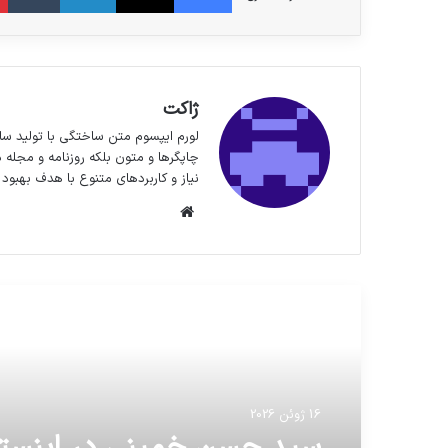
ژاکت
لورم ایپسوم متن ساختگی با تولید سا
چاپگرها و متون بلکه روزنامه و مجله 
نیاز و کاربردهای متنوع با هدف بهبود 
وبسایت
مطالعه بعدی
16 ژوئن 2026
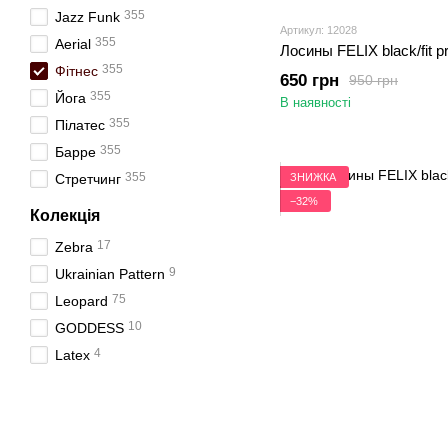
355
Jazz Funk
Артикул: 12028
355
Aerial
Лосины FELIX black/fit pr
355
Фітнес
650 грн
950 грн
355
Йога
В наявності
355
Пілатес
355
Барре
355
ЗНИЖКА
Стретчинг
−32%
Колекція
17
Zebra
9
Ukrainian Pattern
75
Leopard
10
GODDESS
4
Latex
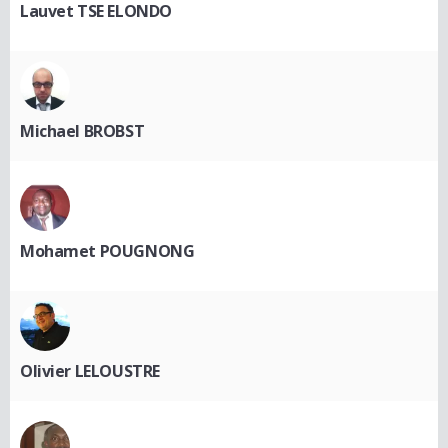
Lauvet TSE ELONDO
Michael BROBST
Mohamet POUGNONG
Olivier LELOUSTRE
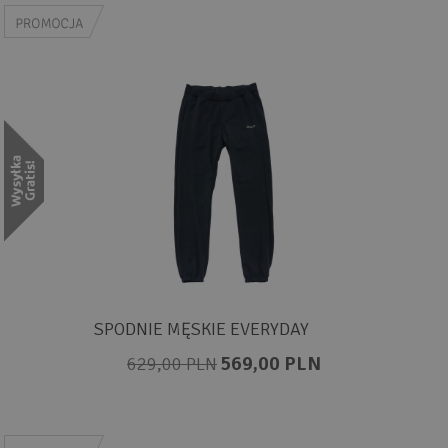
SPODNIE MĘSKIE EVERYDAY
569,00 PLN
629,00 PLN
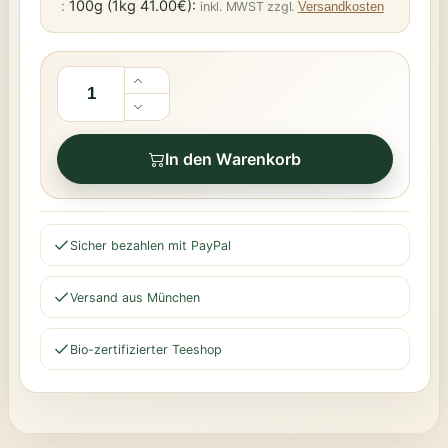
:
100g (1kg 41.00€):
inkl. MWST zzgl.
Versandkosten
In den Warenkorb
Sicher bezahlen mit PayPal
Versand aus München
Bio-zertifizierter Teeshop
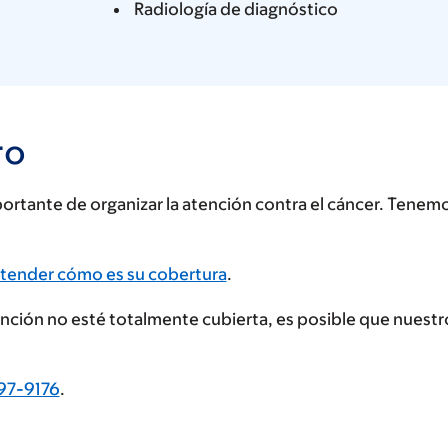
Radiología de diagnóstico
ro
rtante de organizar la atención contra el cáncer. Tenem
tender cómo es su cobertura
.
tención no esté totalmente cubierta, es posible que nues
97-9176
.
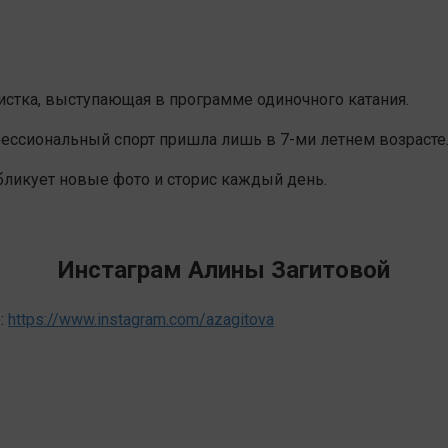
истка, выступающая в программе одиночного катания.
офессиональный спорт пришла лишь в 7-ми летнем возрасте
бликует новые фото и сторис каждый день.
Инстаграм Алины Загитовой
:
https://www.instagram.com/azagitova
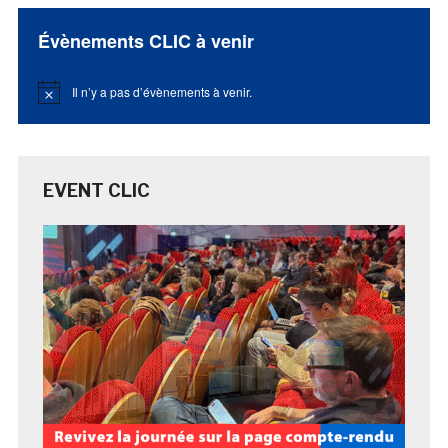
Évènements CLIC à venir
Il n’y a pas d’évènements à venir.
Notice
EVENT CLIC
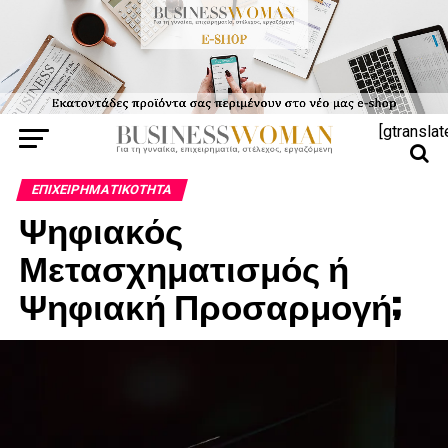
[gtranslat
ΕΠΙΧΕΙΡΗΜΑΤΙΚΌΤΗΤΑ
Ψηφιακός
Μετασχηματισμός ή
Ψηφιακή Προσαρμογή;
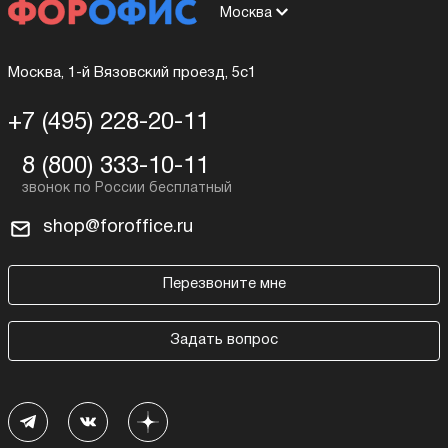
Москва
Москва, 1-й Вязовский проезд, 5с1
+7 (495) 228-20-11
8 (800) 333-10-11
shop@foroffice.ru
Перезвоните мне
Задать вопрос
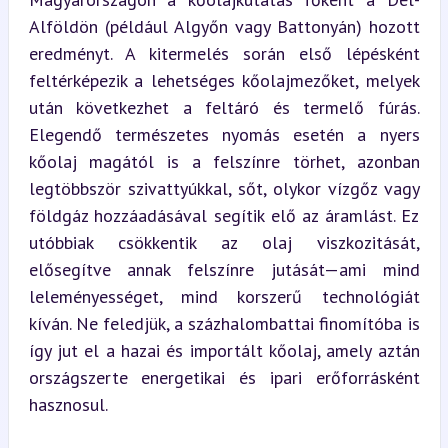
Alföldön (például Algyőn vagy Battonyán) hozott 
eredményt. A kitermelés során első lépésként 
feltérképezik a lehetséges kőolajmezőket, melyek 
után következhet a feltáró és termelő fúrás. 
Elegendő természetes nyomás esetén a nyers 
kőolaj magától is a felszínre törhet, azonban 
legtöbbször szivattyúkkal, sőt, olykor vízgőz vagy 
földgáz hozzáadásával segítik elő az áramlást. Ez 
utóbbiak csökkentik az olaj viszkozitását, 
elősegítve annak felszínre jutását—ami mind 
leleményességet, mind korszerű technológiát 
kíván. Ne feledjük, a százhalombattai finomítóba is 
így jut el a hazai és importált kőolaj, amely aztán 
országszerte energetikai és ipari erőforrásként 
hasznosul.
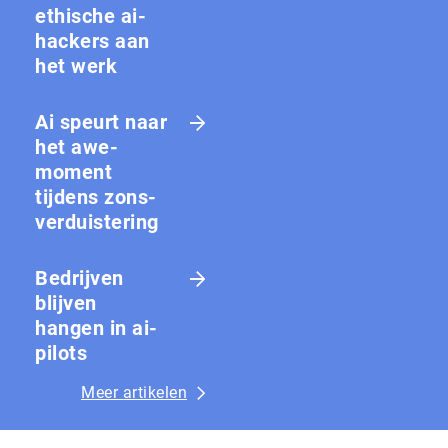
ethische ai-
hackers aan
het werk
Ai speurt naar
het awe-
moment
tijdens zons­
ver­duis­te­ring
Bedrijven
blijven
hangen in ai-
pilots
Meer artikelen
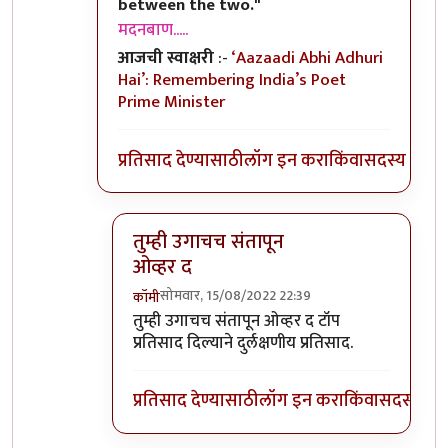
between the two."
मदनबाण.....
आजची स्वाक्षरी
:-
‘Aazaadi Abhi Adhuri
Hai’: Remembering India’s Poet
Prime Minister
प्रतिसाद देण्यासाठी
लॉग इन करा
किंवा
सदस्य व्हा
तुम्ही उगाचच संतापून
ओव्हर द
सोमवार, 15/08/2022 22:39
कॉमी
In reply to
तो पाकिस्तान कसा हलकट आहे हे
by
तुम्ही उगाचच संतापून ओव्हर द टॉप
प्रतिसाद दिल्याने दुर्लक्षणीय प्रतिसाद.
प्रतिसाद देण्यासाठी
लॉग इन करा
किंवा
सदस्य व्हा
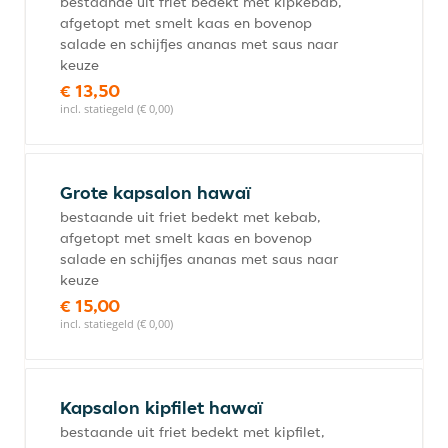
bestaande uit friet bedekt met kipkebab,
afgetopt met smelt kaas en bovenop
salade en schijfjes ananas met saus naar
keuze
€ 13,50
incl. statiegeld (€ 0,00)
Grote kapsalon hawaï
bestaande uit friet bedekt met kebab,
afgetopt met smelt kaas en bovenop
salade en schijfjes ananas met saus naar
keuze
€ 15,00
incl. statiegeld (€ 0,00)
Kapsalon kipfilet hawaï
bestaande uit friet bedekt met kipfilet,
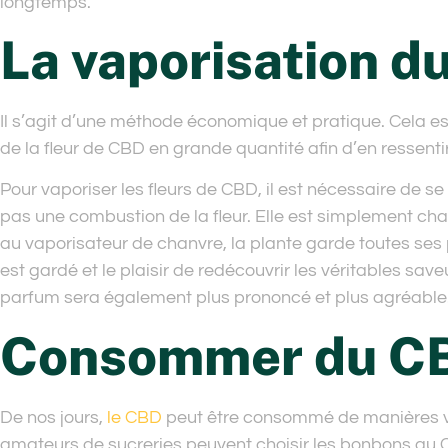
longtemps.
La vaporisation d
Il s’agit d’une méthode économique et pratique. Cela est 
de la fleur de CBD en grande quantité afin d’en ressentir 
Pour vaporiser les fleurs de CBD, il est nécessaire de s
pas une combustion de la fleur. Elle est simplement ch
au vaporisateur de chanvre, la plante garde toutes ses
est gardé et le plaisir de redécouvrir les véritables sav
parfum sera également plus prononcé et plus agréable
Consommer du CB
De nos jours,
le CBD
peut être consommé de manières va
amateurs de sucreries peuvent choisir les bonbons au CB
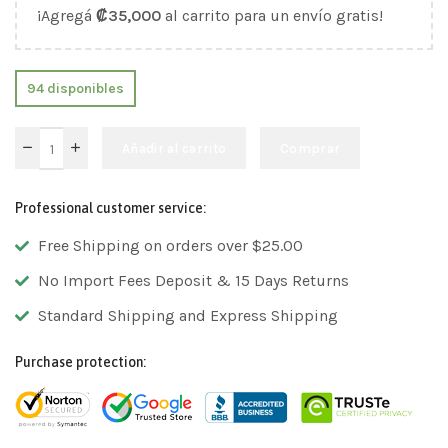
¡Agregá
₡
35,000
al carrito para un envío gratis!
94 disponibles
Añadir al carrito
Comprar
Professional customer service:
Free Shipping on orders over $25.00
No Import Fees Deposit & 15 Days Returns
Standard Shipping and Express Shipping
Purchase protection:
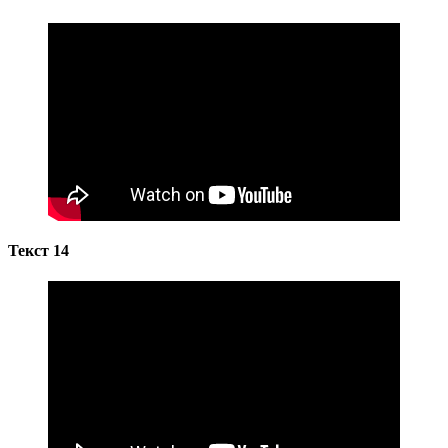
Текст 14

━━━━━━━━

» What is required
In the text of all the records, change each "Москва" to "Moscow" and leave everything else untouched. Omit the pictures from the result.

» Output
ژاکت
لورم ایپسوم متن ساختگی با تولید سا
چاپگرها و متون بلکه روزنامه و مجله 
نیاز و کاربردهای متنوع با هدف بهبود 
وبسایت
مطالعه بعدی
16 ژوئن 2026
355
Jazz Funk
Артикул: 12028
355
Aerial
Лосины FELIX black/fit pr
355
Фітнес
650 грн
950 грн
355
Йога
В наявності
355
Пілатес
355
Барре
355
ЗНИЖКА
Стретчинг
−32%
Колекція
17
Zebra
9
Ukrainian Pattern
75
Leopard
10
GODDESS
4
Latex
Lauvet TSE ELONDO
Michael BROBST
Mohamet POUGNONG
Olivier LELOUSTRE
SPODNIE MĘSKIE EVERYDAY
569,00 PLN
629,00 PLN
:
100g (1kg 41.00€):
inkl. MWST zzgl.
Versandkosten
In den Warenkorb
Sicher bezahlen mit PayPal
Versand aus München
Bio-zertifizierter Teeshop
Radiología de diagnóstico
ro
rtante de organizar la atención contra el cáncer. Tenem
tender cómo es su cobertura
.
tención no esté totalmente cubierta, es posible que nues
97-9176
.
истка, выступающая в программе одиночного катания.
офессиональный спорт пришла лишь в 7-ми летнем возрасте
бликует новые фото и сторис каждый день.
Инстаграм Алины Загитовой
:
https://www.instagram.com/azagitova
Évènements CLIC à venir
Il n’y a pas d’évènements à venir.
Notice
EVENT CLIC
[gtranslat
ΕΠΙΧΕΙΡΗΜΑΤΙΚΌΤΗΤΑ
Ψηφιακός
Μετασχηματισμός ή
Ψηφιακή Προσαρμογή;
Moscow
Moscow, 1-й Вязовский проезд, 5с1
+7 (495) 228-20-11
8 (800) 333-10-11
shop@foroffice.ru
Перезвоните мне
Задать вопрос
Alföldön (például Algyőn vagy Battonyán) hozott 
eredményt. A kitermelés során első lépésként 
feltérképezik a lehetséges kőolajmezőket, melyek 
után következhet a feltáró és termelő fúrás. 
Elegendő természetes nyomás esetén a nyers 
kőolaj magától is a felszínre törhet, azonban 
legtöbbször szivattyúkkal, sőt, olykor vízgőz vagy 
földgáz hozzáadásával segítik elő az áramlást. Ez 
utóbbiak csökkentik az olaj viszkozitását, 
elősegítve annak felszínre jutását—ami mind 
leleményességet, mind korszerű technológiát 
kíván. Ne feledjük, a százhalombattai finomítóba is 
így jut el a hazai és importált kőolaj, amely aztán 
országszerte energetikai és ipari erőforrásként 
hasznosul.
ethische ai-
hackers aan
het werk
Ai speurt naar
het awe-
moment
tijdens zons­
ver­duis­te­ring
Bedrijven
blijven
hangen in ai-
pilots
Meer artikelen
between the two."
मदनबाण.....
आजची स्वाक्षरी
:-
‘Aazaadi Abhi Adhuri
Hai’: Remembering India’s Poet
Prime Minister
प्रतिसाद देण्यासाठी
लॉग इन करा
किंवा
सदस्य व्हा
तुम्ही उगाचच संतापून
ओव्हर द
सोमवार, 15/08/2022 22:39
कॉमी
In reply to
तो पाकिस्तान कसा हलकट आहे हे
by
तुम्ही उगाचच संतापून ओव्हर द टॉप
प्रतिसाद दिल्याने दुर्लक्षणीय प्रतिसाद.
प्रतिसाद देण्यासाठी
लॉग इन करा
किंवा
सदस्य व्हा
bestaande uit friet bedekt met kipkebab,
afgetopt met smelt kaas en bovenop
salade en schijfjes ananas met saus naar
keuze
€ 13,50
incl. statiegeld (€ 0,00)
Grote kapsalon hawaï
bestaande uit friet bedekt met kebab,
afgetopt met smelt kaas en bovenop
salade en schijfjes ananas met saus naar
keuze
€ 15,00
incl. statiegeld (€ 0,00)
Kapsalon kipfilet hawaï
bestaande uit friet bedekt met kipfilet,
longtemps.
La vaporisation d
Il s’agit d’une méthode économique et pratique. Cela est 
de la fleur de CBD en grande quantité afin d’en ressentir 
Pour vaporiser les fleurs de CBD, il est nécessaire de s
pas une combustion de la fleur. Elle est simplement ch
au vaporisateur de chanvre, la plante garde toutes ses
est gardé et le plaisir de redécouvrir les véritables sav
parfum sera également plus prononcé et plus agréable
Consommer du CB
De nos jours,
le CBD
peut être consommé de manières va
amateurs de sucreries peuvent choisir les bonbons au CB
¡Agregá
₡
35,000
al carrito para un envío gratis!
94 disponibles
Añadir al carrito
Comprar
Professional customer service:
Free Shipping on orders over $25.00
No Import Fees Deposit & 15 Days Returns
Standard Shipping and Express Shipping
Purchase protection:
Текст 14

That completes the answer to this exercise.